- California utilities are pushing back against new proposals from the state Public Utilities Commission that would have them procure hundreds of megawatts of fossil fuel resources as part of a larger 11.5 GW package aimed at bolstering the grid after the Diablo Canyon nuclear plant is retired.
- The agency is reviewing two proposed decisions, one of which includes 500 MW of natural gas resources and the other between 1,000 MW and 1,500 MW. Both, however, would only task the state's investor-owned utilities — as opposed to all electricity providers, including community choice aggregators — with the responsibility of procuring it.
- "The Commission's historical approach of imposing on the IOUs disproportionate responsibility for implementation of the state's policy imperatives is inappropriate given the advent of customer choice and completely unsustainable given increasing levels of load departure," an attorney for San Diego Gas & Electric (SDG&E) said in comments filed with the commission last week.
The CPUC's proposals aim to ensure that California has adequate resources to maintain grid reliability during the middle of the decade, after the roughly 2,200 MW Diablo Canyon nuclear plant is retired by 2025. In addition, more than 3,700 MW of gas plants are scheduled to retire in the next few years, pushing regulators to look for alternative sources of energy.
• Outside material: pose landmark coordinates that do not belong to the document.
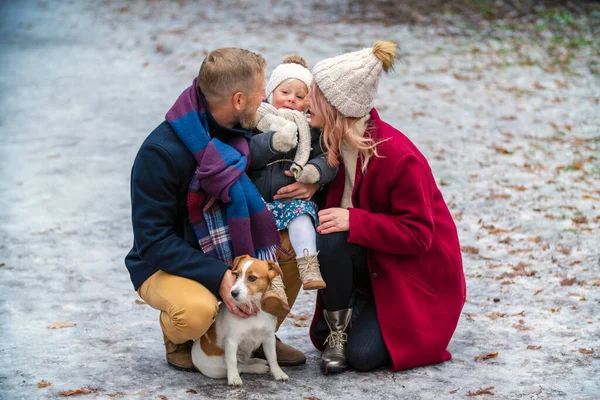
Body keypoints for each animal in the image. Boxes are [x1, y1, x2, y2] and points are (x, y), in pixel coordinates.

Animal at [190, 255, 288, 386]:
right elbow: (232, 362)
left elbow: (273, 357)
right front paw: (234, 378)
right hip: (219, 367)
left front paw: (278, 373)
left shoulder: (269, 338)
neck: (253, 309)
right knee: (241, 366)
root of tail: (195, 363)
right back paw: (257, 368)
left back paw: (256, 361)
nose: (233, 293)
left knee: (244, 362)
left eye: (252, 278)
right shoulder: (232, 341)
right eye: (236, 275)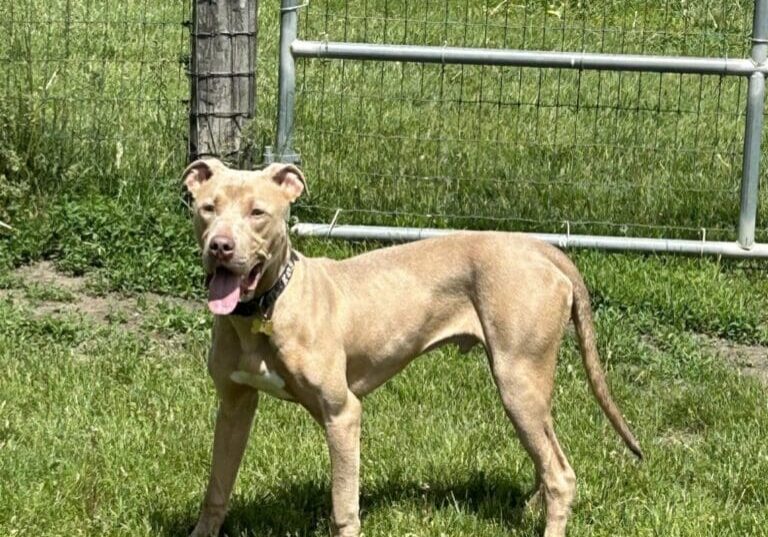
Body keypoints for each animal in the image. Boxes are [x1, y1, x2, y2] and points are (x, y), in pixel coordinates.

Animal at [184, 158, 640, 536]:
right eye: (207, 208)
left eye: (257, 212)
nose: (220, 246)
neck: (266, 308)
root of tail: (538, 246)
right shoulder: (234, 405)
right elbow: (217, 487)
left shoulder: (342, 413)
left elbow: (343, 506)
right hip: (531, 391)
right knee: (547, 459)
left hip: (517, 383)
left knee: (560, 474)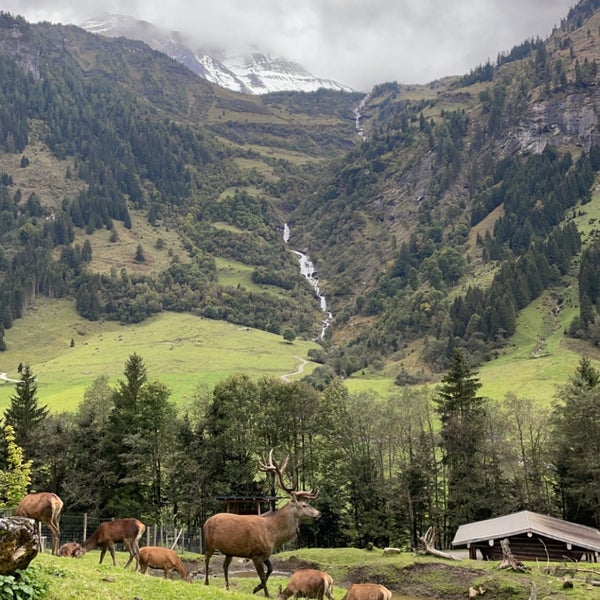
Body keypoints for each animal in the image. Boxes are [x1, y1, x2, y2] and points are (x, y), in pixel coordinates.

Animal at [204, 448, 322, 596]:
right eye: (304, 505)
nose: (319, 513)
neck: (273, 534)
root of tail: (206, 521)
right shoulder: (256, 553)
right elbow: (262, 576)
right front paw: (266, 594)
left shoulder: (266, 554)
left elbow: (270, 570)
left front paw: (256, 588)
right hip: (209, 543)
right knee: (207, 559)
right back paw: (206, 582)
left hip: (229, 551)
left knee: (225, 566)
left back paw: (227, 587)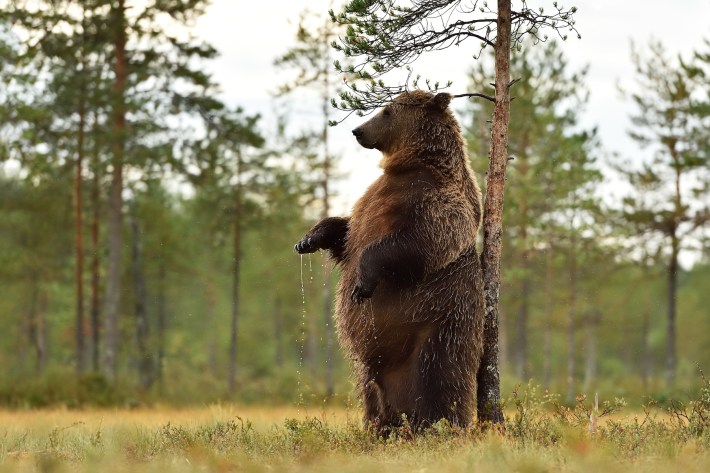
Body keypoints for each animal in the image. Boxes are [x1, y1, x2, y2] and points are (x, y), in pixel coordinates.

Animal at [294, 89, 484, 432]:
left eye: (386, 112)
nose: (357, 130)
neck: (410, 166)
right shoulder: (371, 201)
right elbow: (345, 233)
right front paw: (309, 239)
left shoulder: (438, 202)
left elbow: (418, 240)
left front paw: (362, 284)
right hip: (371, 372)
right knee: (370, 394)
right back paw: (380, 428)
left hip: (438, 328)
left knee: (442, 378)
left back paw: (443, 425)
Both proposed decisions would have electricity providers procure a collective 11,500 MW of resources for 2023 through 2026, and include additional fossil fuel resources. While one proposes between 1,000 MW and 1,500 MW of additional natural gas by 2025, the other is limited to 500 MW.
But the task of procuring these fossil fuels would go exclusively to California's investor-owned utilities, with the commission noting that community choice aggregators have made it clear they are focused on non-fossil fuel resources, and that retail electric service providers are less likely to make these investments because of shorter customer commitments. Because these resources are needed for system reliability, regulators proposed distributing the costs across customers of all load-serving entities using its cost allocation mechanism.
Pacific Gas & Electric (PG&E), Southern California Edison (SCE) and SDG&E, however, objected to this reasoning in comments filed with the commission last week. An attorney for SDG&E urged regulators to share the responsibility for procuring fossil fuels to all load-serving entities, noting that like the community choice aggregators, the utility too is focused on eliminating greenhouse gas (GHG) emissions from its portfolio. Moreover, SDG&E anticipates that a "significant portion" of its customer load will move to other providers in the next year, and its "business model going forward is not conducive to making the types of investment called for under the [proposals] in fossil resources."
SDG&E also raised concerns about the possibility that requiring only utilities to procure the fossil resources could place disproportionate costs on their customers, including because of climate risk exposure.
"Given the broad and growing consensus that aggressive action to address climate change must be taken in the near term, it is reasonable to expect that GHG emissions will become more rather than less regulated," the utility said, adding that these regulations could saddle it with additional costs down the line.
PG&E — which supported the broader 11.5 GW procurement target — also objected to assigning the task of natural gas procurement to just the utilities; if regulators do choose to go that route, the utility said, they should opt for a minimum 500 MW gas procurement "goal," rather than a requirement.
SCE also had similar concerns, noting in comments that one of the proposals — which would require utilities to procure 500 MW of fossil fuels, with the possibility of an additional 300 MW that commit to using green hydrogen blends — also places restrictions on where that capacity can be contracted from and limits contracts to five-year durations. Reaching the 500 MW requirement with those conditions will be difficult, the utility said, especially given the timeline that regulators are looking at.
"Mandating procurement of quantities that may be close to the total 'feasible' amount would provide market power to these generators and increase costs for customers," SCE said.
SCE recommended that regulators instead allow all electricity providers to procure fossil fuels up to a certain amount, as well as eliminate the five-year contract term limit for natural gas resources.
Most parties agree that California needs to do a major amount of procurement to maintain reliability in the middle of the decade, according to Michael Colvin, director of regulatory and legislative affairs at the Environmental Defense Fund's California energy program.
"It really comes down to questions of what resources, what timeframe, who is paying? Those are the points of contention," he added.
The utilities could face risks if tasked with procuring fossil fuels, in light of Californias' greenhouse gas and renewable energy goals, Seth Hilton, partner at Stoel Rives, said.
"There is a chance that the IOUs won't be fully compensated for that procurement, it won't actually be allocated among all load-serving entities — or that there will be some regulatory impact that will lead to a cost impact," he said.